Li looked at the dark night beyond the tall windows. If she got caught, it would be treason. And treason had been a firing-squad crime since the outbreak of the Syndicate Wars. That was assuming that the Corps would let the hero of Gilead come up on treason charges. A quick shot to the head and a cover story about a “regrettable training accident” seemed more likely. It was what Li herself would do faced with such a betrayal.
“You could at least tell me why,” Cohen said.
“What do you care? You want the intraface. I’m showing you how to get it.”
“I don’t want it that much. And I doubt you’re helping me get it out of the goodness of your heart. What did Nguyen suck you into?”
“Nguyen has nothing to do with it.”
“Really, Catherine.” Someone who knew Cohen less well would have seen only the bemused smile on his face, but Li could hear the angry bite in his voice. “If you’re going to lie, at least have the respect to lie about things I can’t check up on.”

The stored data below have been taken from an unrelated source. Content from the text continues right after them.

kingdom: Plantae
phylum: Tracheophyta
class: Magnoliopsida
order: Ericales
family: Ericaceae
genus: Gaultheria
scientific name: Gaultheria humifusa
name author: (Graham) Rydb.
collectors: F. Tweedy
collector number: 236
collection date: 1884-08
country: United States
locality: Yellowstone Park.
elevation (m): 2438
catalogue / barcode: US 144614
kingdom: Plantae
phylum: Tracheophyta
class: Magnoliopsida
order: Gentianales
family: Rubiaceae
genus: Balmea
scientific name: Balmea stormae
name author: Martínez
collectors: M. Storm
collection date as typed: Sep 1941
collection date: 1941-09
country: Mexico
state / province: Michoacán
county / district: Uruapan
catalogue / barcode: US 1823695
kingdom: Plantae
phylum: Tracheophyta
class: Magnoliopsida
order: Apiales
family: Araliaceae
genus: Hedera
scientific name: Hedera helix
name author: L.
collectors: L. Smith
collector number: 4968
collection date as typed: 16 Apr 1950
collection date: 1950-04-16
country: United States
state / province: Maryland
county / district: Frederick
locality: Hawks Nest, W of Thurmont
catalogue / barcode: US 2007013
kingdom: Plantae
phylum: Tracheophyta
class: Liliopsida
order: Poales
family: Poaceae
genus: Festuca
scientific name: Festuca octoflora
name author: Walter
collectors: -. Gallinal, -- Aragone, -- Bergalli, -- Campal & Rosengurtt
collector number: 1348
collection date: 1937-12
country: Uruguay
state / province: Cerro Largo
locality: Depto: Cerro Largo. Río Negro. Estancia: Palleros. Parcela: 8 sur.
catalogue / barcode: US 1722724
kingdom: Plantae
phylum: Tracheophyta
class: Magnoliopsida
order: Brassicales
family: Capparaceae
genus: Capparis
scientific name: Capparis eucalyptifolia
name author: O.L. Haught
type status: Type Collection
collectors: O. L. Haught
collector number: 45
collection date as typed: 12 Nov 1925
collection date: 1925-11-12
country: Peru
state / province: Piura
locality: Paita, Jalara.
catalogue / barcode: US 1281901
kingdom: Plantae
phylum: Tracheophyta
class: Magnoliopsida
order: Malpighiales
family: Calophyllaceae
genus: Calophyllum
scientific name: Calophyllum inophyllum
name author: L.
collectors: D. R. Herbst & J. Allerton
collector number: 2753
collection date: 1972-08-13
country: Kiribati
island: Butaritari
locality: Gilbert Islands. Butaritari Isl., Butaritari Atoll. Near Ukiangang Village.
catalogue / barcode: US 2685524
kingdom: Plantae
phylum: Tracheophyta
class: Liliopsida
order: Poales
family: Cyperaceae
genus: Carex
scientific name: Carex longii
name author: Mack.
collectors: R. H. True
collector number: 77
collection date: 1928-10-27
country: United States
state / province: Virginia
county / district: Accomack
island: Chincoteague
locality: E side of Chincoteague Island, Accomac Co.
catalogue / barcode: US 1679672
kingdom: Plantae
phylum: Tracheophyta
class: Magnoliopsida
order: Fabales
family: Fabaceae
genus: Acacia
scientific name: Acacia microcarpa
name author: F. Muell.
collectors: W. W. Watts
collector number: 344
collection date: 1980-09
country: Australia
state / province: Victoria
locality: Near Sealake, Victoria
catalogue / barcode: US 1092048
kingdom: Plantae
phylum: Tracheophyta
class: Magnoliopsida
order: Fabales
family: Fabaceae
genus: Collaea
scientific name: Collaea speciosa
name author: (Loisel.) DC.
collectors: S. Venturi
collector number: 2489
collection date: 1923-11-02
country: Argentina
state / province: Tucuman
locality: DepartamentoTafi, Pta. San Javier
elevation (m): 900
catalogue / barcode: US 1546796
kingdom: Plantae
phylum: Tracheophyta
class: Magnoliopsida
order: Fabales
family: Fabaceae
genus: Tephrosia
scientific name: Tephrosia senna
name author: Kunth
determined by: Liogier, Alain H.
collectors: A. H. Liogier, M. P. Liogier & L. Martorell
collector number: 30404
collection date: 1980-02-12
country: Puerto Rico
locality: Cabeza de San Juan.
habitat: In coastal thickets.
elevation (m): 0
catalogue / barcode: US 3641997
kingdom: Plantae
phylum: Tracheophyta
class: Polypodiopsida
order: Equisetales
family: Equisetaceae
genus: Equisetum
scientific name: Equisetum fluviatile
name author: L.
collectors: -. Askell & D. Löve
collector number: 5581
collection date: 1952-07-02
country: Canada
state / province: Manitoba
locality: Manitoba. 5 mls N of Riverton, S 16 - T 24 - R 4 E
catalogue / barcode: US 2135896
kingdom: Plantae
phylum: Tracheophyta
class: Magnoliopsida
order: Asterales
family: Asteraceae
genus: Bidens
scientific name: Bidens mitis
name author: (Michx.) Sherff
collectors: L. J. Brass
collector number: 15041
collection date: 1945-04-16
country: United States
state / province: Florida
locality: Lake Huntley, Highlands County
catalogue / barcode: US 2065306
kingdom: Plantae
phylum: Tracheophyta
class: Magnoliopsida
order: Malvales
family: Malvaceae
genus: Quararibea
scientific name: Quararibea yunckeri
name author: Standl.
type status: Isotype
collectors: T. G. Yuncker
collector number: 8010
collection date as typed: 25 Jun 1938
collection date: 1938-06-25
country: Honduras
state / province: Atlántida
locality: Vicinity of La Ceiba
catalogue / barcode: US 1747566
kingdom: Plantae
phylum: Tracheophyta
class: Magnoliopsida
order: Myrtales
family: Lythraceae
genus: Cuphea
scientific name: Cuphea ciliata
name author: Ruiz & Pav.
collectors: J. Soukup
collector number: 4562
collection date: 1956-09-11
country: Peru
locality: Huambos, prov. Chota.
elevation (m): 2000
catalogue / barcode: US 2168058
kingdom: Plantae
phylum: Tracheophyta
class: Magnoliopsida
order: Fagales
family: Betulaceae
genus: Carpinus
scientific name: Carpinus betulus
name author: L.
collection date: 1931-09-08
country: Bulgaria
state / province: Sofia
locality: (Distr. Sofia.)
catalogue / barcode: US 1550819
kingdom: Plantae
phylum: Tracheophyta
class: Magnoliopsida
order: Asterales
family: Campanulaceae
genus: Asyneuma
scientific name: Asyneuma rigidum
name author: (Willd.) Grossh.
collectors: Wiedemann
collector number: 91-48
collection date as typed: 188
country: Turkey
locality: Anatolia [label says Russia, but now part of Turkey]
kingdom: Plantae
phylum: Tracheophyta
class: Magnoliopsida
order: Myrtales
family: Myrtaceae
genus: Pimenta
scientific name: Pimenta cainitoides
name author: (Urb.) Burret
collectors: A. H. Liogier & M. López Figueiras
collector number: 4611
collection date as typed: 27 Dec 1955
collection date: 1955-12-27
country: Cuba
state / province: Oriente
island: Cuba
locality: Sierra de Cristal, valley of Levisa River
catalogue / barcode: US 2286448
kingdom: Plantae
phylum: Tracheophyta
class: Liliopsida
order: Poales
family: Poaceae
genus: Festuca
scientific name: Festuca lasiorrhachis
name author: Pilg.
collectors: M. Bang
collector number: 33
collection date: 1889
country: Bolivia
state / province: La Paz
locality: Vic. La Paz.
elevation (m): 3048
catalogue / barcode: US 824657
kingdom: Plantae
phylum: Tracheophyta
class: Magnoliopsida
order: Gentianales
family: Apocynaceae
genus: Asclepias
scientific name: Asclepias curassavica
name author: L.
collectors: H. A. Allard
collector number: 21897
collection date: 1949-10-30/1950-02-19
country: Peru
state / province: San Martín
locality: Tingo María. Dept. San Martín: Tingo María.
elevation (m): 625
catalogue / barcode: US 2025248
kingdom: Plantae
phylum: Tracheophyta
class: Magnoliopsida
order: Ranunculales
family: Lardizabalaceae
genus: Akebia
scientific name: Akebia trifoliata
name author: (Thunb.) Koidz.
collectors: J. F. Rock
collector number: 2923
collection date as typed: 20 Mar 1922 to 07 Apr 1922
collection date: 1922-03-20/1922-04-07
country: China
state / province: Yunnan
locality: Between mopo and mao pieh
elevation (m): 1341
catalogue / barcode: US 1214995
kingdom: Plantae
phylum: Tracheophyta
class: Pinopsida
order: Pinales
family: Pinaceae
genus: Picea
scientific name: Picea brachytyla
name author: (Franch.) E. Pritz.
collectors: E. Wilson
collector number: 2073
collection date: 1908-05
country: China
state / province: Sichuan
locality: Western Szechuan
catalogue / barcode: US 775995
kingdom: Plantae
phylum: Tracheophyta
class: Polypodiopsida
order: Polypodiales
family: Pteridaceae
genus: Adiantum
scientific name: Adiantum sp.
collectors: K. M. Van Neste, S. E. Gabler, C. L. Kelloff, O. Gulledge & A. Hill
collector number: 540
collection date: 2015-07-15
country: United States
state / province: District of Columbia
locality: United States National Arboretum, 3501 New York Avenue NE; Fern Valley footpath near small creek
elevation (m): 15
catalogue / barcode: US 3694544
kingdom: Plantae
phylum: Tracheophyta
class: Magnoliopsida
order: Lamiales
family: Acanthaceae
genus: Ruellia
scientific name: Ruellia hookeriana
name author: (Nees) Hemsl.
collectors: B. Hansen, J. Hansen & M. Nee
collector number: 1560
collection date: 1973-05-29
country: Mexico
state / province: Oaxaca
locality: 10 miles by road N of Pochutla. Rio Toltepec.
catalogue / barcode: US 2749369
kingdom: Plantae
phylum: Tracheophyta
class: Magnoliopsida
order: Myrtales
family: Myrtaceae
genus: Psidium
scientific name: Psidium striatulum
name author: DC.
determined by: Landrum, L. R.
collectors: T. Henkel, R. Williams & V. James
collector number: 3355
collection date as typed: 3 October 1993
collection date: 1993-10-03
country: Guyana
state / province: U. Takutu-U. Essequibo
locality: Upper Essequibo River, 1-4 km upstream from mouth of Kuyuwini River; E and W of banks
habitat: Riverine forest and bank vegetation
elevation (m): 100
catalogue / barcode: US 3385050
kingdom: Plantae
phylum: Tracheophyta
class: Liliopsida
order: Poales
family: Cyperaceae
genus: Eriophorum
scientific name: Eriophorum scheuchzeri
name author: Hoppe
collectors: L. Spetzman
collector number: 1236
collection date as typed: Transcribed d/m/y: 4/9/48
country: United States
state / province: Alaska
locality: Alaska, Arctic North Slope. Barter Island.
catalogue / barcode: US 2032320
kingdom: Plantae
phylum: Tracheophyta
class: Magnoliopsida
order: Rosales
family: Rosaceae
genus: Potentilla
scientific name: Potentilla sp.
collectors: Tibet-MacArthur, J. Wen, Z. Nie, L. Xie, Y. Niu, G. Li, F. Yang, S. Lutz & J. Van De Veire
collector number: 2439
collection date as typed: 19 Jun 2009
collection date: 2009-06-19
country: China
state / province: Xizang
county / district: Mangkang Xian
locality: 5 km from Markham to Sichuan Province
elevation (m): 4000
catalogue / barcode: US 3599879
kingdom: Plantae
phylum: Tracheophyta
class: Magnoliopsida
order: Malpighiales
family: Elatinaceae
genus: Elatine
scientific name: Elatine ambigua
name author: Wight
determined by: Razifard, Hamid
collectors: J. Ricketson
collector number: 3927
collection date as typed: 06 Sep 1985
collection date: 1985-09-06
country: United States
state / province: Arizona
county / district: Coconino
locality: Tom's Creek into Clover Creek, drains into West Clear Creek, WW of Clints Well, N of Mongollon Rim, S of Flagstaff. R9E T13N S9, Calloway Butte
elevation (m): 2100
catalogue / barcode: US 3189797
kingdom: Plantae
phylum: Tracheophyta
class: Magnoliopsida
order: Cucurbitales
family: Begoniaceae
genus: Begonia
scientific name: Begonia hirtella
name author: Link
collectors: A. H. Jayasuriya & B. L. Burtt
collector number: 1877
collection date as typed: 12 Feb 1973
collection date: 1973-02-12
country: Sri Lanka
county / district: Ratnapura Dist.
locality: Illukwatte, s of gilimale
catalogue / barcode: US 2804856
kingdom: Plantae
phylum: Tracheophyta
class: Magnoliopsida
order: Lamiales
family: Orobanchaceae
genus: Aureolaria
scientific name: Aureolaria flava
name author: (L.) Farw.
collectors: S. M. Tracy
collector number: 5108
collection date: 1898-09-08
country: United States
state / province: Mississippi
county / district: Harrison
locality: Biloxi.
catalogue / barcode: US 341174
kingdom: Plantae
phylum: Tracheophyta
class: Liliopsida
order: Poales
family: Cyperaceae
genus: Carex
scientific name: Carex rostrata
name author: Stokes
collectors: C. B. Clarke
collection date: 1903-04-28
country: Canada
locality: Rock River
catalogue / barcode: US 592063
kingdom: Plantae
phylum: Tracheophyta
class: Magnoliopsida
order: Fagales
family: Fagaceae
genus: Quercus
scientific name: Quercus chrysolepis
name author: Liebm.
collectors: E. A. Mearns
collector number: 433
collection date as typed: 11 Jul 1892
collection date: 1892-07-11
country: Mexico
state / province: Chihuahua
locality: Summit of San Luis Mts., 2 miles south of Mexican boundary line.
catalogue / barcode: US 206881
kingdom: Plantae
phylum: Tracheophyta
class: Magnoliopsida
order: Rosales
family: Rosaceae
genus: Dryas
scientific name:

Li kicked at the table leg and was pleased to see she’d put a dent in it. “You’re in no position to accuse me of lying. Or anything else.”
“I think,” Cohen said slowly, “the time has come to discuss Metz.” A dark flame flickered behind Chiara’s eyes, and there was a rehearsed quality to the words that made Li wonder how long Cohen had been working his nerve up for this conversation.
“I’ve said everything I have to say about it,” Li told him.
Chiara’s long-lashed eyes narrowed. “You shelved it, didn’t you?”
It wasn’t a question. And even if it had been, it wasn’t one Li planned to answer. After a moment he shrugged and tried another line of attack.
“All right, then. This run. It’s too dangerous. And you’re not a traitor. So why?”
“ Whyisn’t your business. I want a job done, and I’m paying for it. Paying with something I know you want. Let’s stick to that. Then at least I’ll know what you’re after. And when I can expect you to walk out and leave me twisting in the wind.”
“I thought we were done talking about Metz,” he said. “And anyone can make a mistake, Catherine.”
“Anyone didn’t kill Kolodny for a damn piece of circuitry.”